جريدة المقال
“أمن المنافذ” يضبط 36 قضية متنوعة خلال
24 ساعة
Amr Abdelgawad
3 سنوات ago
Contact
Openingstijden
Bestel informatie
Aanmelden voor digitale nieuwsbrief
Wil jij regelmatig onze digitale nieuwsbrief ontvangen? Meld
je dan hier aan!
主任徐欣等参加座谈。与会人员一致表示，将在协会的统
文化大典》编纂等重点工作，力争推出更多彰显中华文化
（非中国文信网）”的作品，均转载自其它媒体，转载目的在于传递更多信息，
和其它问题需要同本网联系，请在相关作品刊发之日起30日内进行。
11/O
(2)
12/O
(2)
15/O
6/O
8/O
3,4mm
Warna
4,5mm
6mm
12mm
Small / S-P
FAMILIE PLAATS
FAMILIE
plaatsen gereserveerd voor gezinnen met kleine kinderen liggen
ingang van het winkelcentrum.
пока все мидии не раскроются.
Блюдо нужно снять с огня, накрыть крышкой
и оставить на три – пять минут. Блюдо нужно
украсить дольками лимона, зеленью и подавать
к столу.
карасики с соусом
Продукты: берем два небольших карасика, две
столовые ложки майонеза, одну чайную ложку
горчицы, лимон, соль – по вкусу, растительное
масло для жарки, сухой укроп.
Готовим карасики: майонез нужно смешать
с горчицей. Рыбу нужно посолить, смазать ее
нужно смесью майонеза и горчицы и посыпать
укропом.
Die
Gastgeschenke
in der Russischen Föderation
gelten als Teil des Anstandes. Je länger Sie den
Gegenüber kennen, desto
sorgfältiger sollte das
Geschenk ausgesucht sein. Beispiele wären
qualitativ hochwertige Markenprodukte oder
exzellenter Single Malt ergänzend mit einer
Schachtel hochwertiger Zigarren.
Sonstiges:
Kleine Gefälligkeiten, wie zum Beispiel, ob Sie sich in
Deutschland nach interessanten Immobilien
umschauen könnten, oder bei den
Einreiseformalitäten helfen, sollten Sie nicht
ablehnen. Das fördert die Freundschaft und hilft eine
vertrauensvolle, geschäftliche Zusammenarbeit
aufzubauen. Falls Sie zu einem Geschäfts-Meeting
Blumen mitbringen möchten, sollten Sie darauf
========
- _PROBLEM STATEMENT_
Rewrite the data above, swapping every "Блюдо" for "Кушанье" and leaving everything else unchanged.

- _TASK OUTPUT_
جريدة المقال
“أمن المنافذ” يضبط 36 قضية متنوعة خلال
24 ساعة
Amr Abdelgawad
3 سنوات ago
Contact
Openingstijden
Bestel informatie
Aanmelden voor digitale nieuwsbrief
Wil jij regelmatig onze digitale nieuwsbrief ontvangen? Meld
je dan hier aan!
主任徐欣等参加座谈。与会人员一致表示，将在协会的统
文化大典》编纂等重点工作，力争推出更多彰显中华文化
（非中国文信网）”的作品，均转载自其它媒体，转载目的在于传递更多信息，
和其它问题需要同本网联系，请在相关作品刊发之日起30日内进行。
11/O
(2)
12/O
(2)
15/O
6/O
8/O
3,4mm
Warna
4,5mm
6mm
12mm
Small / S-P
FAMILIE PLAATS
FAMILIE
plaatsen gereserveerd voor gezinnen met kleine kinderen liggen
ingang van het winkelcentrum.
пока все мидии не раскроются.
Кушанье нужно снять с огня, накрыть крышкой
и оставить на три – пять минут. Кушанье нужно
украсить дольками лимона, зеленью и подавать
к столу.
карасики с соусом
Продукты: берем два небольших карасика, две
столовые ложки майонеза, одну чайную ложку
горчицы, лимон, соль – по вкусу, растительное
масло для жарки, сухой укроп.
Готовим карасики: майонез нужно смешать
с горчицей. Рыбу нужно посолить, смазать ее
нужно смесью майонеза и горчицы и посыпать
укропом.
Die
Gastgeschenke
in der Russischen Föderation
gelten als Teil des Anstandes. Je länger Sie den
Gegenüber kennen, desto
sorgfältiger sollte das
Geschenk ausgesucht sein. Beispiele wären
qualitativ hochwertige Markenprodukte oder
exzellenter Single Malt ergänzend mit einer
Schachtel hochwertiger Zigarren.
Sonstiges:
Kleine Gefälligkeiten, wie zum Beispiel, ob Sie sich in
Deutschland nach interessanten Immobilien
umschauen könnten, oder bei den
Einreiseformalitäten helfen, sollten Sie nicht
ablehnen. Das fördert die Freundschaft und hilft eine
vertrauensvolle, geschäftliche Zusammenarbeit
aufzubauen. Falls Sie zu einem Geschäfts-Meeting
Blumen mitbringen möchten, sollten Sie darauf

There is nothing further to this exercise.